• READING TEXT:
====================
Sunday, May 3, 2015

Fragmentations: Heuristic and COP FLUNG GUN -- Part 3


Back in this post, I have listed very few perspectives of 'Communication' factor. But it is beyond what I see or what I have seen in view of programming and testing. There is a point which is usually not considered in this Communication factor. It is device fragmentation.  It is a buzz word and it lies there most times as it is not attempted in Software Testing to understand what actually it is and what is the outcome of it. Is is just the device fragmentation the problem source?

Interestingly the behaviors noticed on a device will not be because of fragmentation in first place. But the buzz words makes it to feel it is because of device fragmentation. Going back a bit, is device fragmented or the OS is fragmented? I see both and every other factors of COP FLUNG GUN will have the influence of fragmentation and anything that comes in near future will undergo the influence of fragmentation. It indicates, this will never come down unless the user needs from technology come down. Wait, what is fragmentation and defragmentation? It is very much essential to understand because the understanding of COP FLUNG GUN factor gets better each time if this is understood each time.
====================
• SUPPLIED ENTRIES:

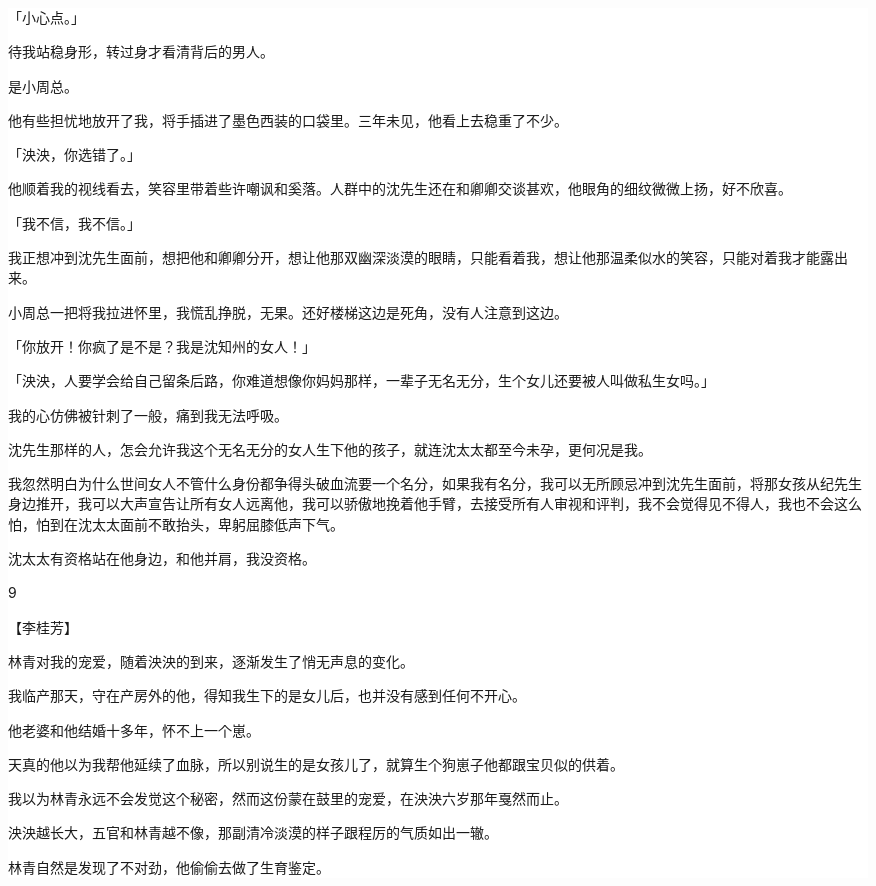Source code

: 
「小心点。」


待我站稳身形，转过身才看清背后的男人。


是小周总。


他有些担忧地放开了我，将手插进了墨色西装的口袋里。三年未见，他看上去稳重了不少。


「泱泱，你选错了。」


他顺着我的视线看去，笑容里带着些许嘲讽和奚落。人群中的沈先生还在和卿卿交谈甚欢，他眼角的细纹微微上扬，好不欣喜。


「我不信，我不信。」


我正想冲到沈先生面前，想把他和卿卿分开，想让他那双幽深淡漠的眼睛，只能看着我，想让他那温柔似水的笑容，只能对着我才能露出来。


小周总一把将我拉进怀里，我慌乱挣脱，无果。还好楼梯这边是死角，没有人注意到这边。


「你放开！你疯了是不是？我是沈知州的女人！」


「泱泱，人要学会给自己留条后路，你难道想像你妈妈那样，一辈子无名无分，生个女儿还要被人叫做私生女吗。」


我的心仿佛被针刺了一般，痛到我无法呼吸。


沈先生那样的人，怎会允许我这个无名无分的女人生下他的孩子，就连沈太太都至今未孕，更何况是我。


我忽然明白为什么世间女人不管什么身份都争得头破血流要一个名分，如果我有名分，我可以无所顾忌冲到沈先生面前，将那女孩从纪先生身边推开，我可以大声宣告让所有女人远离他，我可以骄傲地挽着他手臂，去接受所有人审视和评判，我不会觉得见不得人，我也不会这么怕，怕到在沈太太面前不敢抬头，卑躬屈膝低声下气。


沈太太有资格站在他身边，和他并肩，我没资格。


9


【李桂芳】


林青对我的宠爱，随着泱泱的到来，逐渐发生了悄无声息的变化。


我临产那天，守在产房外的他，得知我生下的是女儿后，也并没有感到任何不开心。


他老婆和他结婚十多年，怀不上一个崽。


天真的他以为我帮他延续了血脉，所以别说生的是女孩儿了，就算生个狗崽子他都跟宝贝似的供着。


我以为林青永远不会发觉这个秘密，然而这份蒙在鼓里的宠爱，在泱泱六岁那年戛然而止。


泱泱越长大，五官和林青越不像，那副清冷淡漠的样子跟程厉的气质如出一辙。


林青自然是发现了不对劲，他偷偷去做了生育鉴定。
====================
• PROBLEM SET:
(a) Answer these about the fragmentation blog post, one per line:
(i) What point does the post say is usually not considered in the Communication factor?
(ii) Asked whether the device or the OS is fragmented, what does the writer say they see?
(iii) On what date was the post published?
(b) Carry the fragmentation blog post forward from its last sentence, in the same voice.

• RESULTS IN ORDER:
(a)
(i) Device fragmentation.
(ii) Both.
(iii) Sunday, May 3, 2015.

(b)
In an Operating System, everything is file which in turn will be instructions and data. If this is a file system, then processing of data which will be represented as a file and will be broken into block of files. This fragmented files might be sequentially placed or may not. If not sequential then problem starts -- where disk read, disk write and wait time, all increases in Operating Context.  To improve the condition here in Operating Context due to fragmentation we initiate activity called Disk Defragmentation. Defragementation is a process of grouping the same logical content file so that they are connected in close groups and as a result the file operations by an Operating System becomes easiest and space on disk/memory and processor can be used better for other needs. If observed, the Disk Defragmentation in Operating System actually helps to overcome the impact of fragmentation in Operating Context environment. Then why cant we defragment on the mobile device?

It is like this, I tear the novel and throw its paper pieces across the streets of a city, randomly. Say, I can recognize these piece of papers on the city roads. This is fragmentation in a perspective. Now how will I defragment it by collecting and place sequentially and keep it connected logically and content wise? There are lot other factors in the city's environment -- sun, dust, heat, rain, wind, cleanliness of city etc which will disturb me to collect them together and make a novel again and not just the street which I use to commute.  The same happens in the mobile device its mobile operating system. 

The mobile device's hardware is different from each other where the same app has to run on it. Likewise the Operating System gets customized for each of this device. To relate, the novel cover which was torn into different shapes is the mobile device and the pages of torn novel are customized mobile OS.  I have to make points on each of this torn devices and OS. How? As these torn pieces miss my context and in the influence of environmental and operating context factors, it is more likely that  my points might fail or show more problems now which I cannot guess nor anticipate easily.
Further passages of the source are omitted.